After Thanksgiving, Americans Pursue Another Tradition — Shopping
Black Friday — the day on which Christmas shopping starts in earnest for many Americans — may have started on Thanksgiving Day this year, but it gave many shoppers extra time to hunt for deals.
NPR's Sonari Glinton spoke to shoppers in Colorado Springs, Colo., where people were camped out Thursday to get deals at the local Target.
"Do you think I need sweaters at Kohl's? No!" Janine Reed said. "But they're 10 bucks. You think I'm going to get one? Yeah – just 'cause."
Shoppers in Rome, Ga., lined up at the mall well before 6 p.m. on Thanksgiving for deals on footwear. Georgia Public Broadcasting's Joshua Stewart filed this report for our Newscast unit:
"Mount Berry Square Mall opened at 8 p.m., the earliest ever for the shopping center 70 miles northwest of Atlanta. Mall operations manager Tricia Dillard says shoppers beat her to work last night.

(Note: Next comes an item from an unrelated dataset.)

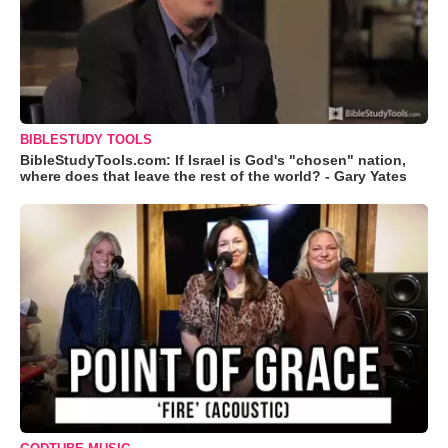
BIBLESTUDY TOOLS
BibleStudyTools.com: If Israel is God's "chosen" nation,
where does that leave the rest of the world? - Gary Yates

"'I pulled up to the mall around 6 p.m., and when I pulled up, Belk already had a line going around the building. So they were here before I was here.'
"Dillard says the Belk store was selling $20 boots and giving away gift cards to the first 200 or so shoppers. She says shoppers seemed to have more stamina this year — the mall was packed until about 2 a.m. That's the same time things quieted down last year, but then the mall didn't open until midnight."
In Alexandria, Va., Zena Seymour did some of her shopping at the Toys R Us. "For me it worked out. ... I feel bad for the employees that obviously have to work," she said.
The Friday after Thanksgiving is the day that retailers traditionally go "into the black" as stores across the nation offer massive discounts to lure shoppers. But as Sonari reports, the deals and door-buster sales keep getting earlier and earlier each year — and that's actually beginning to cut into profits:
" 'It's actually becoming almost like something that [stores] are obligated to do,' says Marshal Cohen, the chief retail analyst with the MPD group.
"He says retailers are kind of between a rock and a hard place because expanding the season kind of ends up hurting them. 'In many cases, they're doing so much business that provides very little margin, that they're really not generating enough business to really be worthwhile anymore.'
"Cohen says he believes that retailers and consumers are going to come to their senses — eventually."
Last year, shoppers spent $810 million on the day of Thanksgiving alone. Overall, early indications are that spending is up from a year ago — but not sharply, according to Steve Beckner of Market News International.
"Rising stock prices and low interest rates will favor holiday sales of upper-end consumers," but others have job fears, said Richard Curtin, director of the University of Michigan's Consumer Sentiment Survey.